The Laramie project is a culturally significant work because it documents the true events of the hate crime of Mathew Shepard, a young gay man who was beaten and left to die in Laramie, Wyoming in 1998. The play is verbatim, made up of hundreds of interviews the Tectonic Theatre Company members conducted directly after the murder. It offers a unique and direct insight into the reactions and differing points-of-view from the Laramie community, who were not only dealing with the shock of the murder, but also the onslaught of the media in their small town. In 2009, Congress passed the ‘Matthew Shepard and James Byrd Jr. Hate Crimes Prevention Act,’ so that hate crimes became criminalised and people most susceptible to hate crimes were protected.
The research and rehearsal process for our Year 13 students have reminded us that we are all human and should respect and be kind to one another. The play had been chosen earlier in the year and so we had not expected that the themes and content would end up so closely mirroring the tragic events in Christchurch on 15 March this year.

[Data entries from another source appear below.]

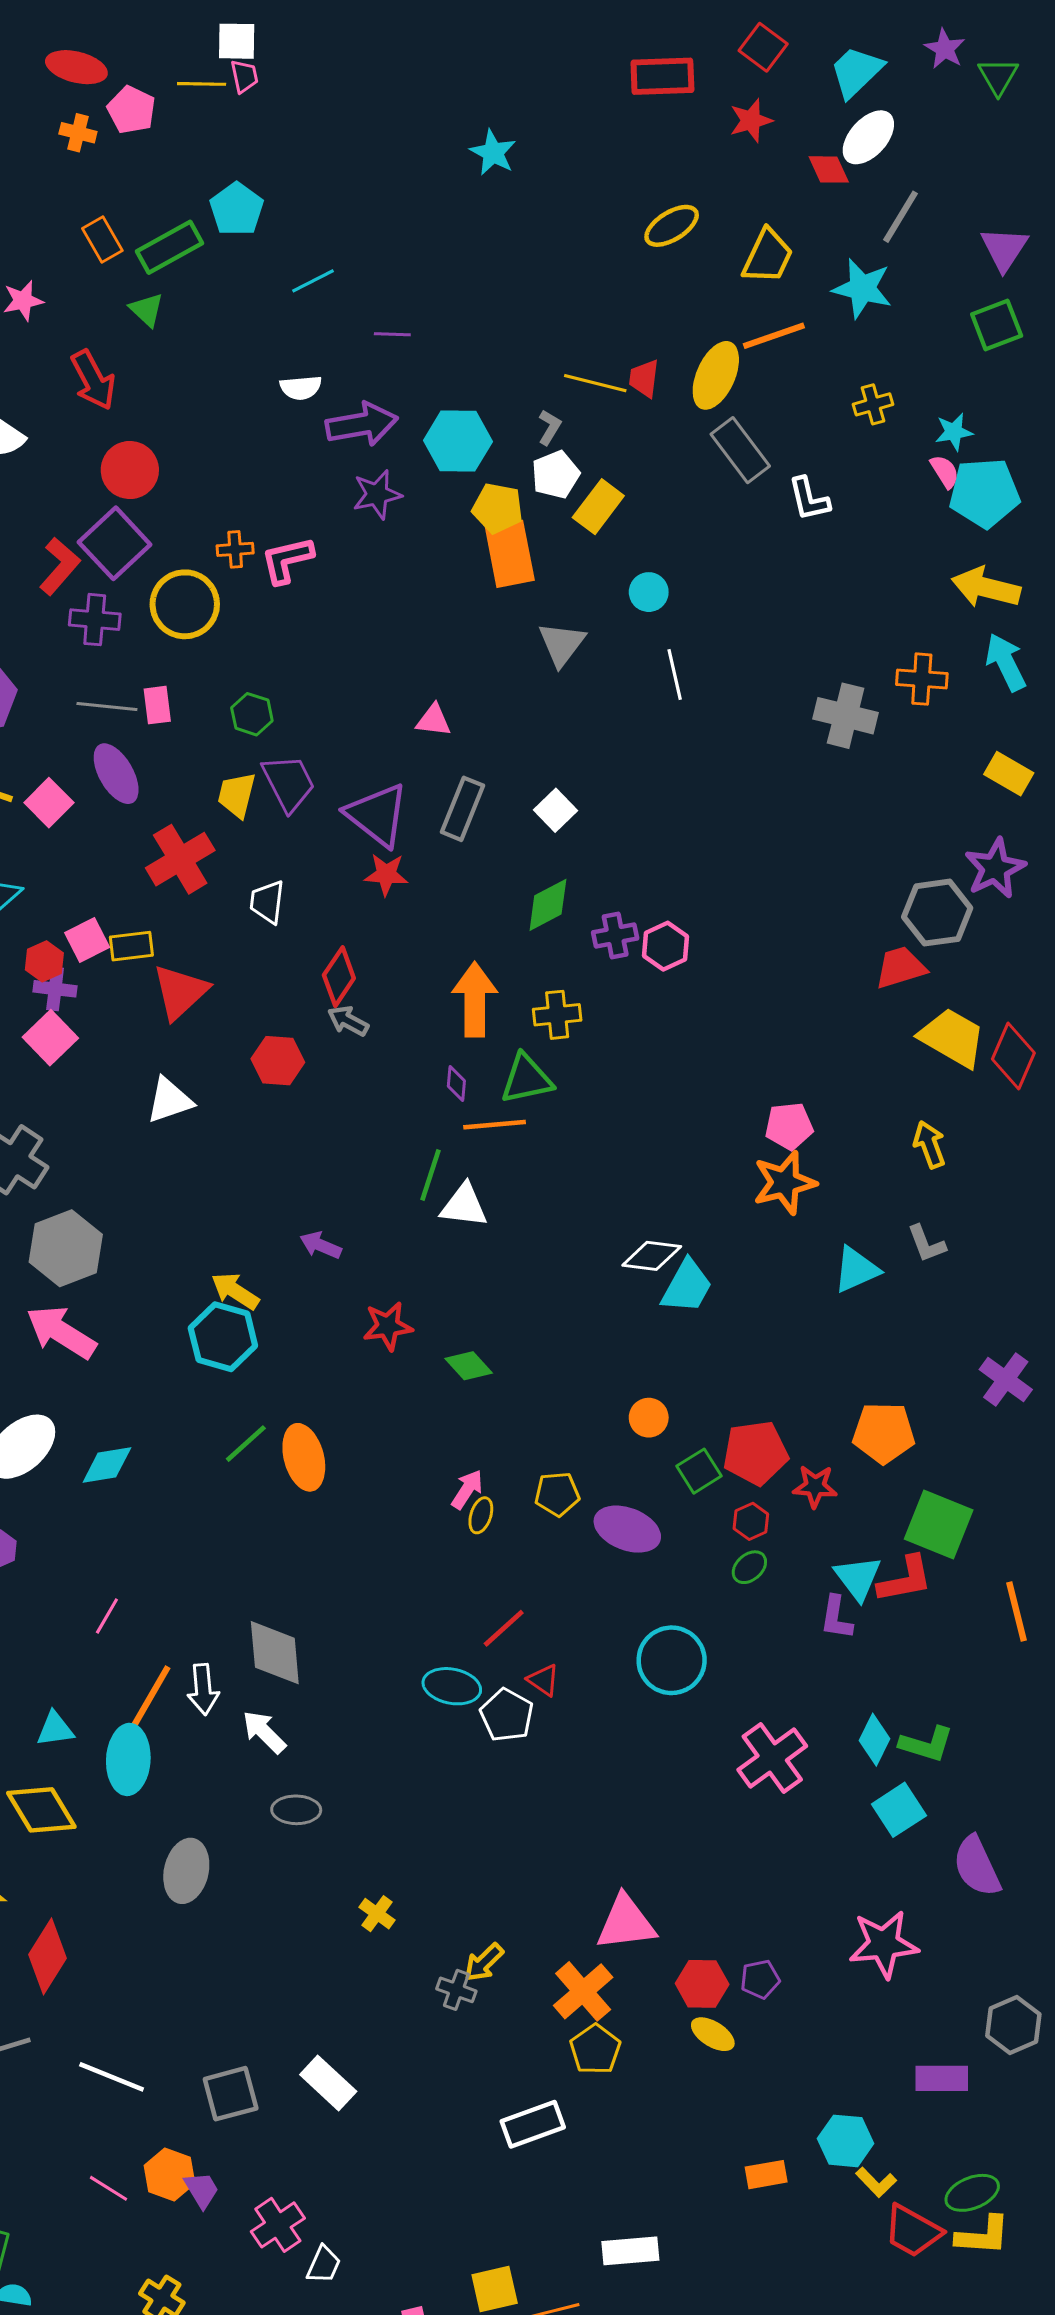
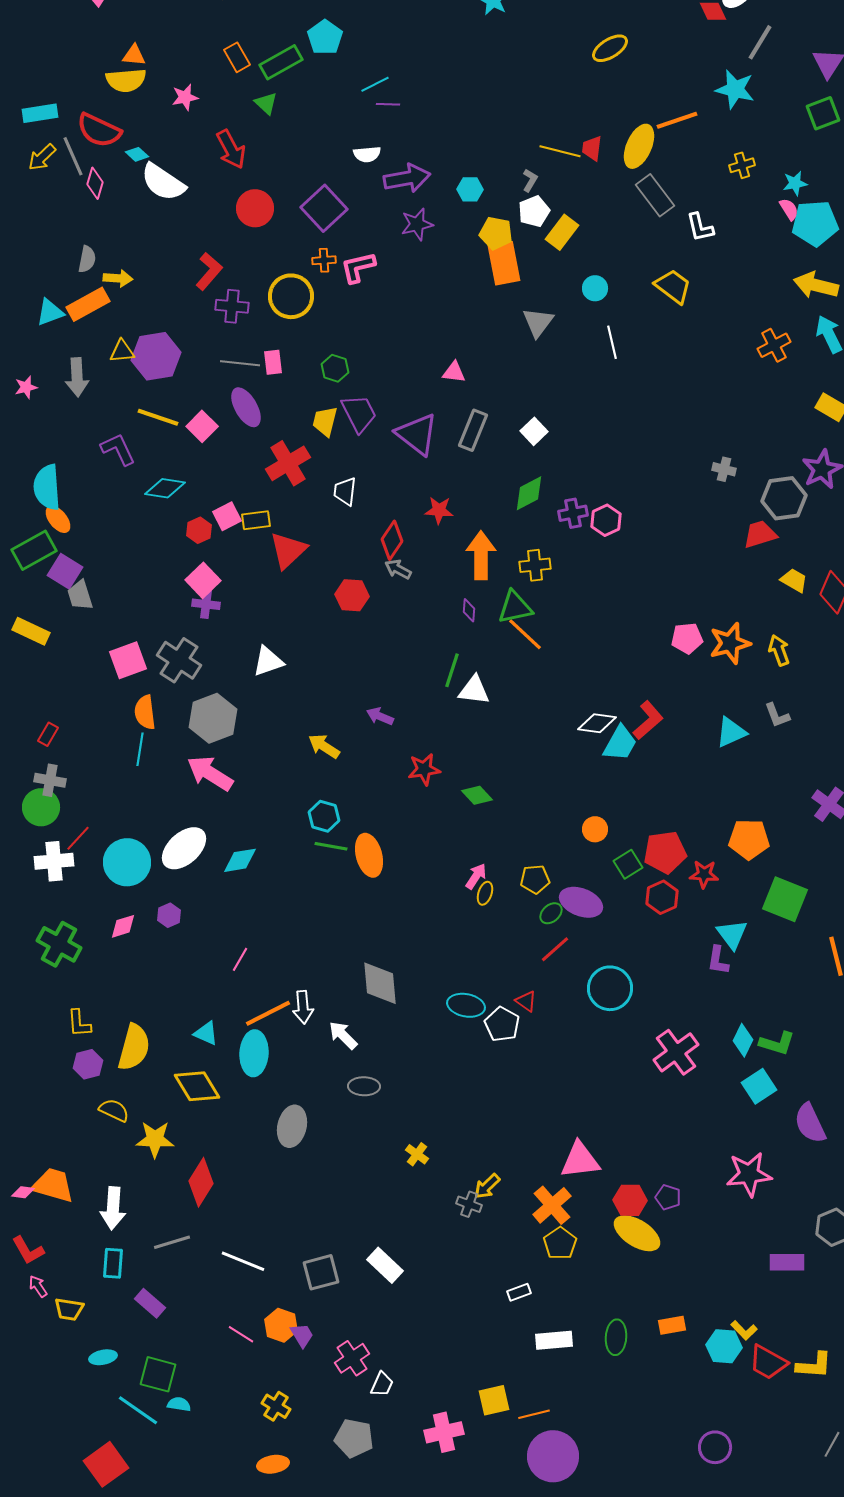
yellow trapezoid: (768, 256) -> (673, 286), moved, turned -78
purple line: (392, 334) -> (388, 104), moved
cyan hexagon: (458, 441) -> (470, 189), size x0.6
purple square: (115, 543) -> (324, 208), moved
orange cross: (922, 679) -> (774, 345), turned -32
gray cross: (846, 716) -> (724, 469), moved, size x0.6
red star: (386, 874) -> (439, 510), moved
purple cross: (55, 989) -> (206, 604), moved
yellow trapezoid: (952, 1038) -> (794, 580), size x0.6
white triangle: (170, 1100) -> (268, 661), moved
orange line: (495, 1125) -> (525, 634), moved, turned 48
orange star: (784, 1183) -> (730, 643), moved
cyan hexagon: (223, 1337) -> (324, 816), moved, size x0.7
green line: (246, 1444) -> (331, 846), turned 52
red hexagon: (751, 1521) -> (662, 897), size x1.4
green ellipse: (749, 1567) -> (551, 913), moved
red L-shape: (905, 1579) -> (648, 720), moved, turned -30
red line: (504, 1628) -> (555, 949), moved
gray diamond: (275, 1653) -> (380, 983), moved
orange line: (150, 1698) -> (268, 1013), turned 33
cyan triangle: (55, 1729) -> (206, 1033), turned 32
purple pentagon: (760, 1979) -> (668, 1197), turned 30
yellow ellipse: (713, 2034) -> (637, 1233), size x1.6
white rectangle: (533, 2124) -> (519, 1292), size x0.6
cyan hexagon: (846, 2141) -> (724, 1346), moved
green ellipse: (972, 2193) -> (616, 1337), moved, turned -64
white rectangle: (630, 2251) -> (554, 1340), moved

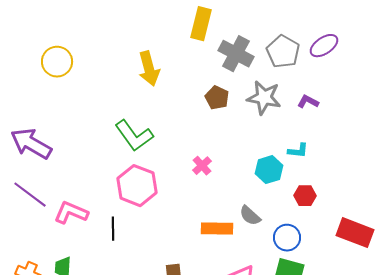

This added extra poignancy to the students’ rehearsals as they portrayed one tragic event while witnessing another tragic event unfold in New Zealand. During the rehearsal of one of the scenes that repeats the line ‘This is not us,’ we immediately recognised that this was the exact message running through our own communities. As a class we talked openly about the power of theatre and that we present these stories in hope that tragedies and prejudices like these are prevented in the future.
Aligning with the words in the Saint Kentigern prayer ‘In hating all that is evil and cruel and wrong. May we ever strive to banish these things from our land,’ our Year 13 students delivered a powerful piece of contemporary theatre.